● **引用段落**:
# # # # #

解：[2sin50°+sin10°（1+√3tan10°）]*√2（sin80°)*(sin80度)

[2sin50°+sin10°（1+√3tan10°）]*√2（sin80°)*(sin80度)
=[2sin50°*sin80°+sin10°*cos10°（cos10°+√3sin10°）/cos10°]*√2（sin80°)
=[2sin50°*sin80°+2sin10°（1/2cos10°+√3/2sin10°）]*√2（sin80°)
=[2sin50°*sin80°+2sin10°sin(30°+10°)]*√2（sin80°)
=[2sin50°*sin80°+2sin10°sin40°]*√2（sin80°)
=[2sin50°*cos10°+2sin10°cos50°]*√2（sin80°)
=2[sin60°]*√2（sin80°)

# # # # #

● **所示条目**:
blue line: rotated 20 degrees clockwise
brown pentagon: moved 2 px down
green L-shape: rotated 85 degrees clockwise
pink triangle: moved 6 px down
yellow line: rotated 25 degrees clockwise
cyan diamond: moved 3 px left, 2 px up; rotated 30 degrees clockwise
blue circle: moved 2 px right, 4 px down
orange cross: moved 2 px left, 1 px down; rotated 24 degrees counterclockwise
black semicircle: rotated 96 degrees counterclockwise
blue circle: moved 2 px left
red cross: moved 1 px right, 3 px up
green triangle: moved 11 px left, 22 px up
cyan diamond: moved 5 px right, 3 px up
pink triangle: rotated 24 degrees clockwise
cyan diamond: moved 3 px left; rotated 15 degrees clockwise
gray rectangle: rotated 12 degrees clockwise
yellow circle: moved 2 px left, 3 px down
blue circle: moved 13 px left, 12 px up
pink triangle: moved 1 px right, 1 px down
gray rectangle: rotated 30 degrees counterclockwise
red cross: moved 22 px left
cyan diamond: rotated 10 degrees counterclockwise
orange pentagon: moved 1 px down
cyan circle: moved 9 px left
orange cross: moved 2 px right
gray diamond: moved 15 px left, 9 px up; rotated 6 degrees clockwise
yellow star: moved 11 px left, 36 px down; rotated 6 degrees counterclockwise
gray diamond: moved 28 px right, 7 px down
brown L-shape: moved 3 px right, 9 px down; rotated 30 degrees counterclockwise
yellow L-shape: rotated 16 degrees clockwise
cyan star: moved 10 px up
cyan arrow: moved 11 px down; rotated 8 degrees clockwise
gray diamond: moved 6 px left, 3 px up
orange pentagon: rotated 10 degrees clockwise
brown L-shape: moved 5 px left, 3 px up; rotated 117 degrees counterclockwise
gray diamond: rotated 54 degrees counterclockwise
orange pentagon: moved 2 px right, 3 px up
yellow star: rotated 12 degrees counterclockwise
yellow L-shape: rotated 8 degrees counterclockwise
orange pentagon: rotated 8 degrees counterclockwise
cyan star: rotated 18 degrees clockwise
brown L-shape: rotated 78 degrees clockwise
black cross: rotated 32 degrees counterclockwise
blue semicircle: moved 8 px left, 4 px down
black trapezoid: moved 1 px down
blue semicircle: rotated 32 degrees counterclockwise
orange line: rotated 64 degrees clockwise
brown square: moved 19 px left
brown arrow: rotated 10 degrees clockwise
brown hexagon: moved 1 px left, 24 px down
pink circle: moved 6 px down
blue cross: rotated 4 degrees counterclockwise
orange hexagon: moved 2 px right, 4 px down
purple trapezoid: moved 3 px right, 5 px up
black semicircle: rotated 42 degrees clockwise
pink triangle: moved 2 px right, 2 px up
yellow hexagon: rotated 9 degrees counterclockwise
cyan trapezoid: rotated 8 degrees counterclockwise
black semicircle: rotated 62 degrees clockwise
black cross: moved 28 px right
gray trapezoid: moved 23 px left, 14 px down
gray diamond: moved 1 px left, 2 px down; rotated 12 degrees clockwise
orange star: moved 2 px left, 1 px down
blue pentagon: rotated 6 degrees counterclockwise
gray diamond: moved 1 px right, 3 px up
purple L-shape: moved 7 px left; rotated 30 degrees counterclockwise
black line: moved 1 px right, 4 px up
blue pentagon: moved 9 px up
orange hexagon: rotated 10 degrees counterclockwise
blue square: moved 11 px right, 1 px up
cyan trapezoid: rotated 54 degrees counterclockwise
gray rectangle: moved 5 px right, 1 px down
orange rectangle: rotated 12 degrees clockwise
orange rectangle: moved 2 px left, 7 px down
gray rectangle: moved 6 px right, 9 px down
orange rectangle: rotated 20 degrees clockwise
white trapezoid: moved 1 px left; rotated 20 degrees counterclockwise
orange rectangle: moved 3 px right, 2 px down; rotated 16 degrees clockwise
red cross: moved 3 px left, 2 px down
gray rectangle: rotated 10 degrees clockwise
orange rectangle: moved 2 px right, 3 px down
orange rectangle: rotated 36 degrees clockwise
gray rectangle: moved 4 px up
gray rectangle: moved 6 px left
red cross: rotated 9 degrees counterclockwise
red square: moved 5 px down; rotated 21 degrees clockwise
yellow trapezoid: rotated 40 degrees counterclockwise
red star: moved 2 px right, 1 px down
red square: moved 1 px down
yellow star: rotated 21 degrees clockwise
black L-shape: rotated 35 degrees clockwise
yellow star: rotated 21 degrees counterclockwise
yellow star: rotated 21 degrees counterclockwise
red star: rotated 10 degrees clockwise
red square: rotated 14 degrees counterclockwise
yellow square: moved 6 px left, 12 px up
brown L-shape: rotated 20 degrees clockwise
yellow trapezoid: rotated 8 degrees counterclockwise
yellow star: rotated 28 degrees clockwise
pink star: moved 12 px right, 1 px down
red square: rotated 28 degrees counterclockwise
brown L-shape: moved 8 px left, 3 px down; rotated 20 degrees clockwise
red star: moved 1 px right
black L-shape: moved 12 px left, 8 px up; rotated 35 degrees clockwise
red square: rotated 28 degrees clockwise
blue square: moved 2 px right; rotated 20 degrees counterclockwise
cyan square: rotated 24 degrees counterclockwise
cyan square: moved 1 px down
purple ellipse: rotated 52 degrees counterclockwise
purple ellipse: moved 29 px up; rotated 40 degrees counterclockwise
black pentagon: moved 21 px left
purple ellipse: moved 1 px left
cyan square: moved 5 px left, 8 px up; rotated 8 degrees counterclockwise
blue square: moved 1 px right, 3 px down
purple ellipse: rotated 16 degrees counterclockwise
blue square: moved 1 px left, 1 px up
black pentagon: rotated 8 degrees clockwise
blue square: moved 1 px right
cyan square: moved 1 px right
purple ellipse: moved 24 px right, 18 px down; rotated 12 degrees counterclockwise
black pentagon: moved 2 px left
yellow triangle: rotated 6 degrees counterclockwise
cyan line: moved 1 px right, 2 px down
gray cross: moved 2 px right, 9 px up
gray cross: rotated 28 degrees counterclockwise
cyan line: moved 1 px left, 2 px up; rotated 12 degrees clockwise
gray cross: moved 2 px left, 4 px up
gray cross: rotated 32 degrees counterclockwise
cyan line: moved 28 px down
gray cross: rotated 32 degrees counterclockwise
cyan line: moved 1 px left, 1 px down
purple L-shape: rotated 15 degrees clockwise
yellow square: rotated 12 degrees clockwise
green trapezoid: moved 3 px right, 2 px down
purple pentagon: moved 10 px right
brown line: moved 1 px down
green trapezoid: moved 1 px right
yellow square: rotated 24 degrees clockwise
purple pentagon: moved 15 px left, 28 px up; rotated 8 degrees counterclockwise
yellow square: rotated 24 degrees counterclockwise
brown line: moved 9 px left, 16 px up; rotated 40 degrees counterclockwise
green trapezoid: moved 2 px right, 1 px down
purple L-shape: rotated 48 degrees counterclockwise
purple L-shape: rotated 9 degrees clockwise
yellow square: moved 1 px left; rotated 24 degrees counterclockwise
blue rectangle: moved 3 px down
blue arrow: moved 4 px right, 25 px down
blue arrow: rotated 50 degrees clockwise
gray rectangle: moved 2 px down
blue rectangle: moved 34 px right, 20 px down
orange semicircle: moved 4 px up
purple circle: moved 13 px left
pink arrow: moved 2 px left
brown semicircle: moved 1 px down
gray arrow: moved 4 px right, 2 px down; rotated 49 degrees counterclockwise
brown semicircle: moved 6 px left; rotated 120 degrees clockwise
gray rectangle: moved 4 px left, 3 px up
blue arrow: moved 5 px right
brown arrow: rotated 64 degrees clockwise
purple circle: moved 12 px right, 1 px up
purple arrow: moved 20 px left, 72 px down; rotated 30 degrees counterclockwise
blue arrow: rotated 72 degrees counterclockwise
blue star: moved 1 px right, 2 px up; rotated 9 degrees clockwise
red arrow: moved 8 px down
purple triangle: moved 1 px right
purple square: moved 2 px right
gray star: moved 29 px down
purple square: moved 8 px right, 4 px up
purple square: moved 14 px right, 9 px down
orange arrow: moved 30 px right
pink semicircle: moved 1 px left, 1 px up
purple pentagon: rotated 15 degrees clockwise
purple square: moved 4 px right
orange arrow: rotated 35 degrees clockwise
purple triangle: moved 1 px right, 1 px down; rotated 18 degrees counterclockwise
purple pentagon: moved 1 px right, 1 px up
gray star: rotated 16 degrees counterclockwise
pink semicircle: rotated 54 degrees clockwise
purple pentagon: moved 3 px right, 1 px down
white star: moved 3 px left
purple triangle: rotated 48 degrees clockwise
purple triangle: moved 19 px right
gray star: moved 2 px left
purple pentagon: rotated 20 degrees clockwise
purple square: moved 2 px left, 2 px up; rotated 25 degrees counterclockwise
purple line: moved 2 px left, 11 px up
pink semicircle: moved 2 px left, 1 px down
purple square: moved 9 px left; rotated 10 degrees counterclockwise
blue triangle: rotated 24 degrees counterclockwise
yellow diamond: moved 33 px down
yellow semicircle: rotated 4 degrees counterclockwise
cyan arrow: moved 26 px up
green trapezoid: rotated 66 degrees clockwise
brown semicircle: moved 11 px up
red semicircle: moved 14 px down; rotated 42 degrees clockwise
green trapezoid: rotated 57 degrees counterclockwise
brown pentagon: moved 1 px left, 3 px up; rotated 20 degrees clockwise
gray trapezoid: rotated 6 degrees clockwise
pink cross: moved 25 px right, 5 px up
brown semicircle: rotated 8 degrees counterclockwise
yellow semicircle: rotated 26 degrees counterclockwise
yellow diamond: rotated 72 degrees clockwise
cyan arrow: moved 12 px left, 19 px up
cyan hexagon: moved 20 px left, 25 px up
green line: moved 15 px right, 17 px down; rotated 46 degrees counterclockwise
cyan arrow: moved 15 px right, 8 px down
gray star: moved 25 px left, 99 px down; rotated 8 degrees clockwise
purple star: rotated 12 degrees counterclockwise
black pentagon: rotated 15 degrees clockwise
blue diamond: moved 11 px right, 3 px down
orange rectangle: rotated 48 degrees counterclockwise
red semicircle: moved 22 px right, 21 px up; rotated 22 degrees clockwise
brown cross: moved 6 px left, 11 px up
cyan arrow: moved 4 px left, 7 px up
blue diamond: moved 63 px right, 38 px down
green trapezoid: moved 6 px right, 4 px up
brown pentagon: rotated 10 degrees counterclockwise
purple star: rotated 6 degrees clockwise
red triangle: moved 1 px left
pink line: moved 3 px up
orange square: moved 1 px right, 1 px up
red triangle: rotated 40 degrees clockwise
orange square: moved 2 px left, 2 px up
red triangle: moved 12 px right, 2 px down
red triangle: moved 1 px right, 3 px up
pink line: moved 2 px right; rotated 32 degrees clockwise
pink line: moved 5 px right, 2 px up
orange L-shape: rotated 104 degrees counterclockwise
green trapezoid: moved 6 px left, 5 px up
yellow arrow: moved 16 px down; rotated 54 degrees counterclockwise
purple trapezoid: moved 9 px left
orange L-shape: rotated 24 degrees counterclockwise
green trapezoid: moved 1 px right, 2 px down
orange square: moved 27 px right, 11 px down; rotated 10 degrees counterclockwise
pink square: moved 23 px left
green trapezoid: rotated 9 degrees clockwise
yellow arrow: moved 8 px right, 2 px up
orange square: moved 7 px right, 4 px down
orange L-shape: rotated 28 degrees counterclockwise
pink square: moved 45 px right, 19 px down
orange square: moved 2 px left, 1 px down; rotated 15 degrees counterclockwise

# # # # #

● **任务要求**: 复述引用段落中自“解：[2sin50°+sin”起、一直到“0°sin40°]*√2（sin80°)”为止的全部文字，一字不改。 以上条目取自其他来源。

● **输出结果**:
解：[2sin50°+sin10°（1+√3tan10°）]*√2（sin80°)*(sin80度)

[2sin50°+sin10°（1+√3tan10°）]*√2（sin80°)*(sin80度)
=[2sin50°*sin80°+sin10°*cos10°（cos10°+√3sin10°）/cos10°]*√2（sin80°)
=[2sin50°*sin80°+2sin10°（1/2cos10°+√3/2sin10°）]*√2（sin80°)
=[2sin50°*sin80°+2sin10°sin(30°+10°)]*√2（sin80°)
=[2sin50°*sin80°+2sin10°sin40°]*√2（sin80°)